##### Records shown

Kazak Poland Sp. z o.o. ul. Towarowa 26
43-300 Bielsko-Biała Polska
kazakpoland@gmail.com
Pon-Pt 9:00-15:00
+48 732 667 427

##########

What is being asked
Rewrite the lines of the records, swapping "Pon-Pt" for "Mon-Fri" and leaving everything else as it is.

Answer box
Kazak Poland Sp. z o.o. ul. Towarowa 26
43-300 Bielsko-Biała Polska
kazakpoland@gmail.com
Mon-Fri 9:00-15:00
+48 732 667 427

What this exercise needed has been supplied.